Le titre lui-même dit quelque chose de cette traversée : la mule, bête de somme qui porte sa charge, avance tête baissée et finit malgré tout par tenir debout. Orville Peck y déroule un récit chronologique, du plus sombre vers la lumière, sans jamais chercher à enjoliver ce qu’il a vécu. C’est un disque de survivant, autant qu’un disque de country.

Pour un genre encore souvent associé à une Amérique conservatrice, le geste n’a rien d’anodin. En parlant ouvertement de dépendance et de rechute, Orville Peck prolonge l’une des plus vieilles traditions de la country, celle des chansons qui regardent la douleur en face, tout en la déplaçant sur un terrain résolument contemporain. Le masque, paradoxalement, semble lui avoir donné la liberté de tout dire.

Pochette du single Too Little, Too Late d'Orville Peck

Deux titres pour ouvrir la voie

Pour lancer l’album, l’artiste a dévoilé deux morceaux au climat opposé. « Too Little, Too Late », le single principal, est le plus direct : un galop country-pop nerveux, taillé pour la scène, qui claque comme une porte que l’on referme derrière soi.

À l’autre bout, « Prologue (Eulogy Of A Man Turned Mule) » ouvre le disque comme une scène de cinéma. Le morceau réunit rien de moins qu’Emmylou Harris, voix immense de la country américaine, aux côtés de Noah Cyrus et d’Allison Russell. Trois présences qui accompagnent, en creux, le récit d’un homme au bord du gouffre, et donnent d’emblée à « Mule » une gravité de grand disque.

Pochette du morceau Prologue (Eulogy Of A Man Turned Mule)

La tournée « Man Turned Mule »

Le retour d’Orville Peck passera aussi par la route. Sa tournée nord-américaine, baptisée « Man Turned Mule », débutera le 28 octobre à Sacramento, en Californie, et se prolongera jusqu’au 22 novembre dans l’État de New York. Une série de concerts pensée comme le prolongement direct de l’album, où l’intime se rejoue à voix haute, chaque soir, devant une salle.

Sur scène, Orville Peck a bâti sa réputation sur un mélange rare de théâtralité et de sincérité, entre décorum de western et confidences à cœur ouvert.

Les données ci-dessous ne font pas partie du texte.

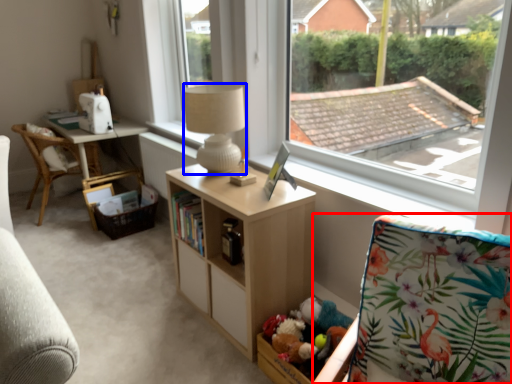
Question: Which of the following is the closest to the observer, rocking chair (highlighted by a red box) or lamp (highlighted by a blue box)?

Choices:
 (A) rocking chair
 (B) lamp

Answer: (A)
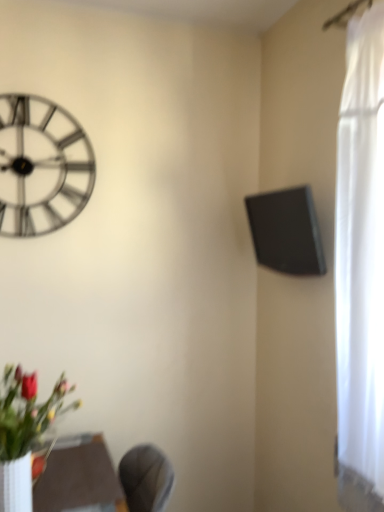
This screenshot has width=384, height=512. What do you see at coordinates (286, 231) in the screenshot?
I see `black matte speaker at upper right` at bounding box center [286, 231].

Measure the distance between matte brown table at lower center and camera.

They are 4.62 feet apart.

At what (x,y) coordinates should I click in order to perform the action: click on metallic silver clock at upper left. Please return your answer as a coordinate pair (x, y). This screenshot has width=384, height=512. Looking at the image, I should click on (41, 166).

From a real-world perspective, is metallic silver clock at upper left located beneath matte brown table at lower center?

Incorrect, from a real-world perspective, metallic silver clock at upper left is higher than matte brown table at lower center.

Which object is more forward, metallic silver clock at upper left or matte brown table at lower center?

matte brown table at lower center is in front.

Considering the relative sizes of metallic silver clock at upper left and matte brown table at lower center in the image provided, is metallic silver clock at upper left taller than matte brown table at lower center?

Correct, metallic silver clock at upper left is much taller as matte brown table at lower center.

Considering the sizes of objects metallic silver clock at upper left and matte brown table at lower center in the image provided, who is thinner, metallic silver clock at upper left or matte brown table at lower center?

Thinner between the two is metallic silver clock at upper left.

Considering the sizes of objects black matte speaker at upper right and matte brown table at lower center in the image provided, who is bigger, black matte speaker at upper right or matte brown table at lower center?

Bigger between the two is matte brown table at lower center.

Does black matte speaker at upper right have a lesser width compared to matte brown table at lower center?

Correct, the width of black matte speaker at upper right is less than that of matte brown table at lower center.

Is point (309, 199) closer or farther from the camera than point (39, 479)?

Point (309, 199) appears to be farther away from the viewer than point (39, 479).

From a real-world perspective, which is physically above, black matte speaker at upper right or matte brown table at lower center?

black matte speaker at upper right.

Between matte brown table at lower center and metallic silver clock at upper left, which one is positioned behind?

metallic silver clock at upper left.

Between matte brown table at lower center and metallic silver clock at upper left, which one appears on the right side from the viewer's perspective?

Positioned to the right is matte brown table at lower center.

Is point (101, 477) in front of point (58, 198)?

That is True.

Is matte brown table at lower center beside metallic silver clock at upper left?

There is a gap between matte brown table at lower center and metallic silver clock at upper left.

Does black matte speaker at upper right have a greater height compared to metallic silver clock at upper left?

In fact, black matte speaker at upper right may be shorter than metallic silver clock at upper left.

Is black matte speaker at upper right to the right of metallic silver clock at upper left from the viewer's perspective?

Yes, black matte speaker at upper right is to the right of metallic silver clock at upper left.

In the scene shown: Are black matte speaker at upper right and metallic silver clock at upper left beside each other?

There is a gap between black matte speaker at upper right and metallic silver clock at upper left.

Considering the positions of objects matte brown table at lower center and black matte speaker at upper right in the image provided, who is more to the right, matte brown table at lower center or black matte speaker at upper right?

black matte speaker at upper right.

Which object is wider, matte brown table at lower center or black matte speaker at upper right?

matte brown table at lower center.

What's the angular difference between matte brown table at lower center and black matte speaker at upper right's facing directions?

They differ by 0.859 degrees in their facing directions.

From the image's perspective, which one is positioned higher, matte brown table at lower center or black matte speaker at upper right?

From the image's view, black matte speaker at upper right is above.

Considering the sizes of objects metallic silver clock at upper left and black matte speaker at upper right in the image provided, who is bigger, metallic silver clock at upper left or black matte speaker at upper right?

With larger size is black matte speaker at upper right.

Considering the relative positions of metallic silver clock at upper left and black matte speaker at upper right in the image provided, is metallic silver clock at upper left to the right of black matte speaker at upper right from the viewer's perspective?

No.

The width and height of the screenshot is (384, 512). In order to click on wall clock above the black matte speaker at upper right (from the image's perspective) in this screenshot , I will do `click(41, 166)`.

From the image's perspective, which is below, metallic silver clock at upper left or black matte speaker at upper right?

From the image's view, black matte speaker at upper right is below.

Image resolution: width=384 pixels, height=512 pixels. Identify the location of round table lying on the right of metallic silver clock at upper left. (79, 477).

Locate an element on the screen. round table in front of the black matte speaker at upper right is located at coordinates (79, 477).

Considering their positions, is metallic silver clock at upper left positioned closer to black matte speaker at upper right than matte brown table at lower center?

metallic silver clock at upper left.

From the image, which object appears to be nearer to black matte speaker at upper right, matte brown table at lower center or metallic silver clock at upper left?

Among the two, metallic silver clock at upper left is located nearer to black matte speaker at upper right.

From the image, which object appears to be nearer to metallic silver clock at upper left, black matte speaker at upper right or matte brown table at lower center?

black matte speaker at upper right is positioned closer to the anchor metallic silver clock at upper left.

Considering their positions, is metallic silver clock at upper left positioned further to matte brown table at lower center than black matte speaker at upper right?

black matte speaker at upper right is positioned further to the anchor matte brown table at lower center.

From the image, which object appears to be farther from matte brown table at lower center, black matte speaker at upper right or metallic silver clock at upper left?

Based on the image, black matte speaker at upper right appears to be further to matte brown table at lower center.

Which object lies further to the anchor point metallic silver clock at upper left, matte brown table at lower center or black matte speaker at upper right?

Porter devant le public les chansons les plus fragiles de « Mule » devrait pousser ce contraste encore plus loin, et confronter le personnage masqué à la vérité toute nue de ses textes.

Un cow-boy masqué qui ne ralentit pas

En quelques années, Orville Peck s’est imposé comme un ovni parfaitement assumé : un crooner masqué qui a fait entrer la country dans des territoires qu’elle fréquentait peu, entre imaginaire du western, grand romantisme et esthétique queer revendiquée. Après « Pony » (2019), « Bronco » (2022) et « Appaloosa » (2025), « Mule » confirme un rythme de sortie soutenu et une ambition qui ne faiblit pas.

Le masque, justement, n’a jamais été un simple accessoire de scène. Il protège l’homme, brouille les frontières entre le personnage et l’artiste, et permet à ce dernier de se raconter sans se livrer tout à fait. Sur « Mule », cette mécanique se renverse : le costume reste, mais le récit, lui, se fait brutalement honnête. C’est sans doute ce qui rend l’album si attendu.

Reste désormais à écouter l’album dans son entier, le 18 septembre, pour mesurer l’ampleur du geste. En attendant, ses deux premiers extraits rejoignent déjà les titres à écouter cette semaine et donnent le ton d’un disque qui s’annonce comme le plus habité de sa discographie.